Who doesn’t love a high pitched request uttered five thousand times over and over again? Correct! No one likes it. Least of all a mom who has heard nothing but whines from sun up till the blessed time that your three year old (or there abouts) goes to bed finally, FINALLY! What is this phenomena all about? I have repeated the mantra about a thousand times, “Please ask me again in your normal voice.” It helps for a brief period. A few sentences will be uttered in her normal, oh so lovely, tone. Then it’s back to the high pitched whine that the dog down the street thinks is beckoning him.
So being a curious sort myself I decided to check out if there was any research on this blasted occurrence. Of course, this being a world full of information via the web, there is lots & lots of useful and useless information on the topic. I stumbled upon sites that promised for a low low fee you could stop whining forever! With their simple, patented method (hmm no thanks). I found other moms blogging about it, hoping to find other moms that were knee-deep in the whiny trenches (don’t worry we’re all in this together!) I viewed Yahoo.com questions and read some answers that made me shake my achy head.
Then I found the real deal, actual doctors that knew what they were talking about, doctors like Child Psychotherapist, Janet Morrison, who found that whining seems to increase during the times in a child’s life when they feel frustrated with themselves. “It tends to come in periods of a child’s development when they’re a little overwhelmed, when the child is feeling that she’s not coping very well, and when the child has an expectation of failure or disappointment,” explains Morrison. “The child who expects things to go well tends to holler or shout. The child who feels a little defeated or overwhelmed tends to whine.”

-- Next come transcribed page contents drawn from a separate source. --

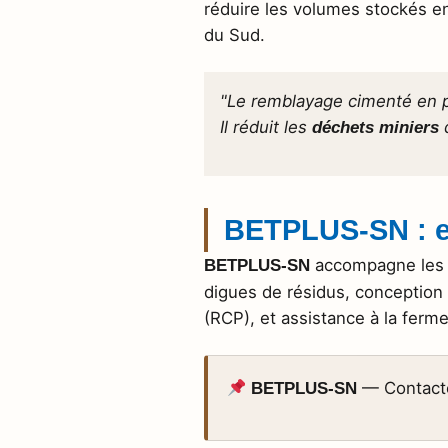
réduire les volumes stockés en
du Sud.
"Le remblayage cimenté en p
Il réduit les
d
déchets miniers
BETPLUS-SN : ex
accompagne les e
BETPLUS-SN
digues de résidus, conception
(RCP), et assistance à la ferme
— Contact
BETPLUS-SN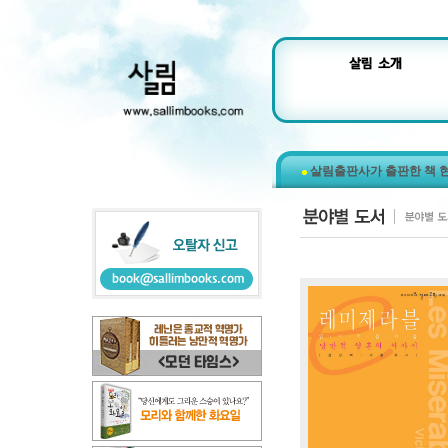
살림출판사가 출판한 책 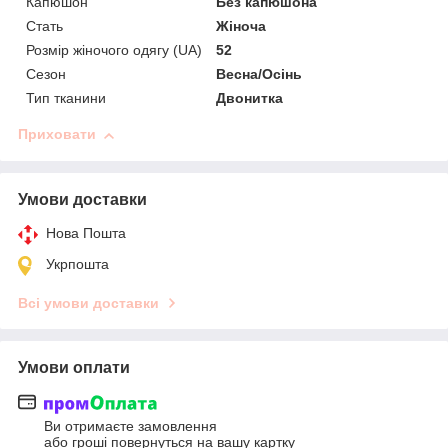
Капюшон
Без капюшона
Стать
Жіноча
Розмір жіночого одягу (UA)
52
Сезон
Весна/Осінь
Тип тканини
Двонитка
Приховати
Умови доставки
Нова Пошта
Укрпошта
Всі умови доставки
Умови оплати
Ви отримаєте замовлення
або гроші повернуться на вашу картку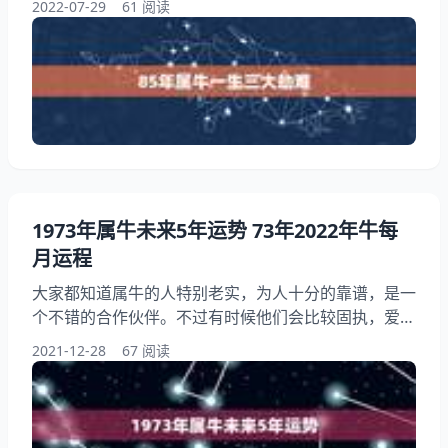
2022-07-29
61 阅读
一生运势1985年出生的属牛人一生的运势如何，下面
就一起来看看85年属牛的灾难年龄，希望能够帮助到
大家！ 85年属牛一生三大劫难 1、85年属牛的灾难年
龄 属牛鼠年运势： 属牛人在年的时候运势会是很好的
一年，特别使工作方面，本年你工作运势很好
1973年属牛未来5年运势 73年2022年牛每
月运程
大家都知道属牛的人特别老实，为人十分的靠谱，是一
个不错的合作伙伴。不过有时候他们会比较固执，爱钻
一些牛角尖，所以很容易沉不住气，用感情做事，往往
2021-12-28
67 阅读
就会带来一些不好的结果。那么，1973年属牛未来5年
运势将会是怎么样的呢？73年2022年牛每月运程都是
怎么样的呢？下面一起看看吧！ 1973年属牛未来5年
运势 属牛2021牛年运势： 属牛人在2021牛年运势一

Aha! So with all this new found independence there is also a huge heaping tablespoon of frustration for the things left that she/he can’t yet do on their own. I see it now so clearly. My daughter has recently started the “Let me do it/I can do it” phase as well so it makes sense to me now that I see how these two occurrences go hand in hand. Tiny piece of mind inserted.

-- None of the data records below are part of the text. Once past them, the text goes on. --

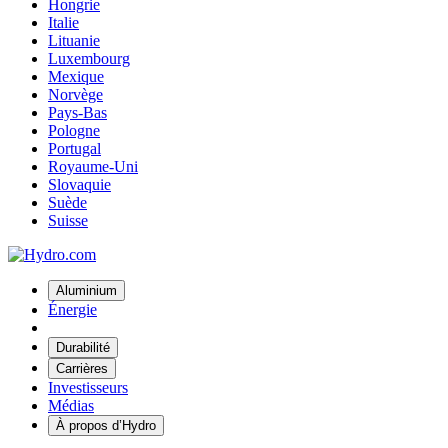
Hongrie
Italie
Lituanie
Luxembourg
Mexique
Norvège
Pays-Bas
Pologne
Portugal
Royaume-Uni
Slovaquie
Suède
Suisse
Aluminium
Énergie
Durabilité
Carrières
Investisseurs
Médias
À propos d’Hydro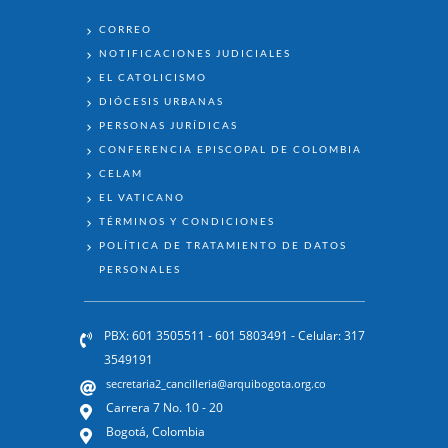
ENLACES
CORREO
NOTIFICACIONES JUDICIALES
EL CATOLICISMO
DIÓCESIS URBANAS
PERSONAS JURÍDICAS
CONFERENCIA EPISCOPAL DE COLOMBIA
CELAM
EL VATICANO
TÉRMINOS Y CONDICIONES
POLÍTICA DE TRATAMIENTO DE DATOS
PERSONALES
PBX: 601 3505511 - 601 5803491 - Celular: 317
3549191
secretaria2_cancilleria@arquibogota.org.co
Carrera 7 No. 10 - 20
Bogotá, Colombia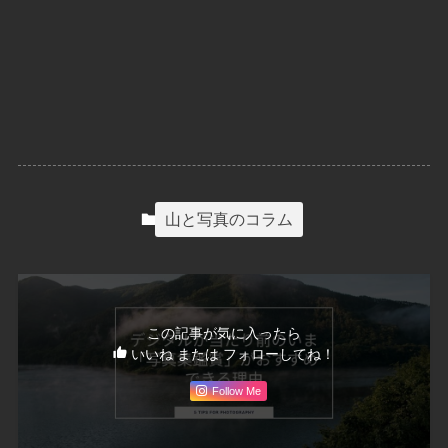
山と写真のコラム
この記事が気に入ったら
いいね または フォローしてね！
Follow Me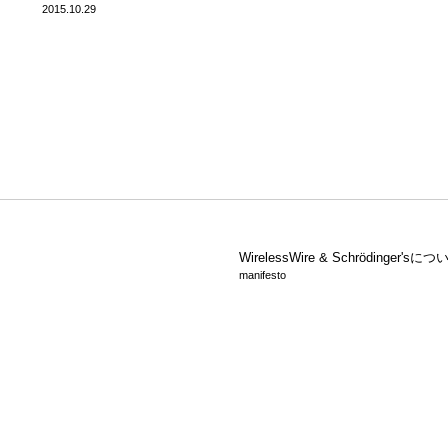
2015.10.29
WirelessWire &
Schrödinger'sにつ
manifesto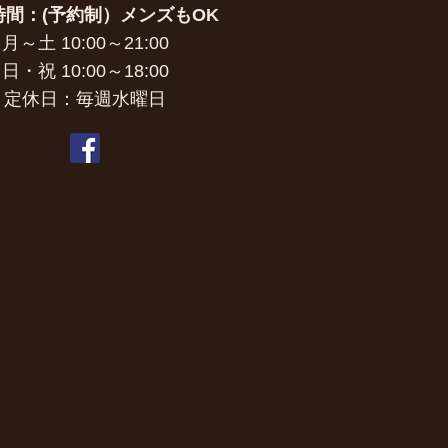
時間：(予約制）メンズもOK
月～土 10:00～21:00
日・祝 10:00～18:00
定休日：毎週水曜日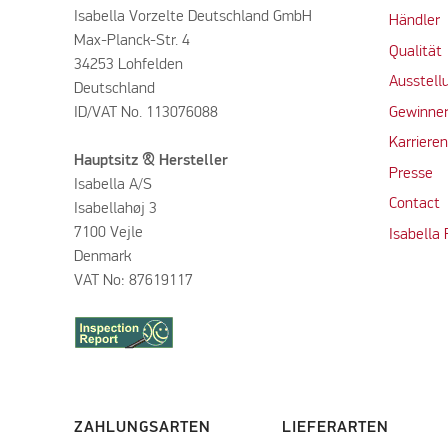
Isabella Vorzelte Deutschland GmbH
Händler
Max-Planck-Str. 4
Qualität
34253 Lohfelden
Ausstell
Deutschland
ID/VAT No. 113076088
Gewinner
Karriere
Hauptsitz & Hersteller
Presse
Isabella A/S
Contact
Isabellahøj 3
7100 Vejle
Isabella
Denmark
VAT No: 87619117
ZAHLUNGSARTEN
LIEFERARTEN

I read on, excited to learn any new suggestions that they could dish my way for how to eliminate or at the very least curb this brutal barrage of ear splitting vocalization but was slightly disappointed. Not disappointed enough to fork over any cash to some snake oil peddler trying to tell me how to raise my child. They suggested repeating my already familiar mantra, “Ask me again in your normal voice.” or as they worded it, “In your big girl/big boy voice” There was one suggestion that I haven’t tried but I can foresee the results - role playing (which my daughter LOVES) in a calm time, when your child isn’t whining ask them to whine at you (for the love of god why?) then laugh and ask them to speak normally again. This is perhaps to reinforce to your child the difference between the two styles so when you really are in that position of correcting the behavior your child knows exactly what you mean by ‘using your normal voice’. I’m not jumping into that suggestion with open arms just yet but perhaps a reader will find it useful.
One thing I did try that is sort of hilarious to me is the role reversal, I whine back at my daughter and the results? It pisses her off to no end! Similarly when I ask her ‘why?’ a thousand times she has no patience for it and all the other toddler behaviors that I’ve tossed back in her court. She doesn’t appreciate them one bit. I would love to say that this had a positive effect on her, like her eyes lit up at the end of my performance and she said, “Wow, that whining is annoying, I shouldn’t do that.” but sadly the result was having a toddler yell at me, “HEY! I don’t like that.” -Ok honey so how do you think Mama likes it? That’s right! She doesn’t.
Whatever you try (deep breaths, counting to ten, a pint of beer) do remember that these behaviors, annoying as they are - are not only normal and common but also something that will pass.